Fidelity Investments has launched a wrap account service that allows banks to choose from hundreds of mutual funds.
Through its clearing arm, National Financial Services Corp., Fidelity introduced Fund Counselor, which offers a menu of 370 Fidelity and non- Fidelity no-load funds in addition to the portfolios a bank manages.
Banks that offer wrap account services typically include the offerings of two fund families - their own and one with a lot of name recognition.
But investors are demanding far more choices than is typically available, said Robert Middleton, vice president, correspondent services at National Financial.

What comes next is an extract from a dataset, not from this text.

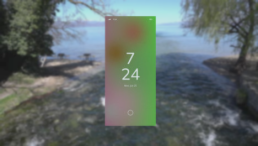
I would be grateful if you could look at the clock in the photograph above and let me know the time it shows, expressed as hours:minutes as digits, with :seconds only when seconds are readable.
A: 7:24
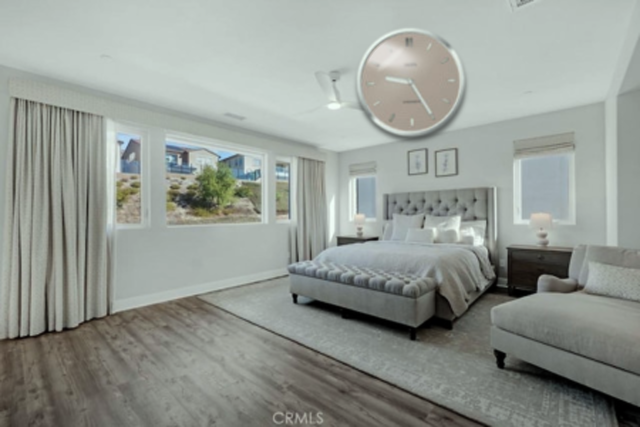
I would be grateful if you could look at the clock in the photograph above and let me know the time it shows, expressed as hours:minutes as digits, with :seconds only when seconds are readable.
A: 9:25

Mr. Middleton said few companies can perform the complex management and record-keeping services for a multitude of different wrap account programs.

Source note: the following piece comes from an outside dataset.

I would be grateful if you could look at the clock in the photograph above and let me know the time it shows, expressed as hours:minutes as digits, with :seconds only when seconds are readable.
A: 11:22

So Boston-based Fidelity has hooked up with Portfolio Management Consultants, a Denver-based company that will help National Financial customize and manage each wrap account for every bank.
National Financial charges customers 0.03% of assets under management. Portfolio Management gets 0.25% to 0.50% of assets under management, Mr. Middleton said.
Wrap accounts are designed for investors willing to make a high initial investment and pay a hefty fee to get professionals to manage their portfolio on a daily basis.
Wrap accounts are gaining in popularity among investors who prefer giving brokers a standard fee instead of the traditional commission for every transaction. Wrap accounts currently manage $17 billion in assets, up from $12.2 billion at the end of 1994, according to consulting firm Cerulli & Associates.
National Financial has more than 80 bank broker-dealer clients, more than any other clearing firm. Earlier this year the company introduced a similar service called Symphony, but like many other wrap account services it limited the number of funds a bank could offer customers.
Some small banks without their own funds offer Symphony, but the banks that manage their own portfolios don't want to give away all their customers' assets to Fidelity.
"If a bank's funds aren't in the wrap account, then the bank's heart won't be in it," Mr. Middleton said.
But banks have limited their fund offerings in part because few firms are willing to manage and perform back-office functions for such complicated programs.
The company managing the wrap account has to rebalance each investor's portfolio when markets change. It then has to generate quarterly performance reports for each customer and bill them accurately.
Mary McAvity, a consultant at Cerulli Associates, isn't convinced that banks want to complicate their current wrap-fee offerings. She said record- keeping snafus could drive away customers.
"When you start using many fund families and many different portfolios and hundreds of clients buying and selling these things, it's an operational nightmare," Ms. McAvity said.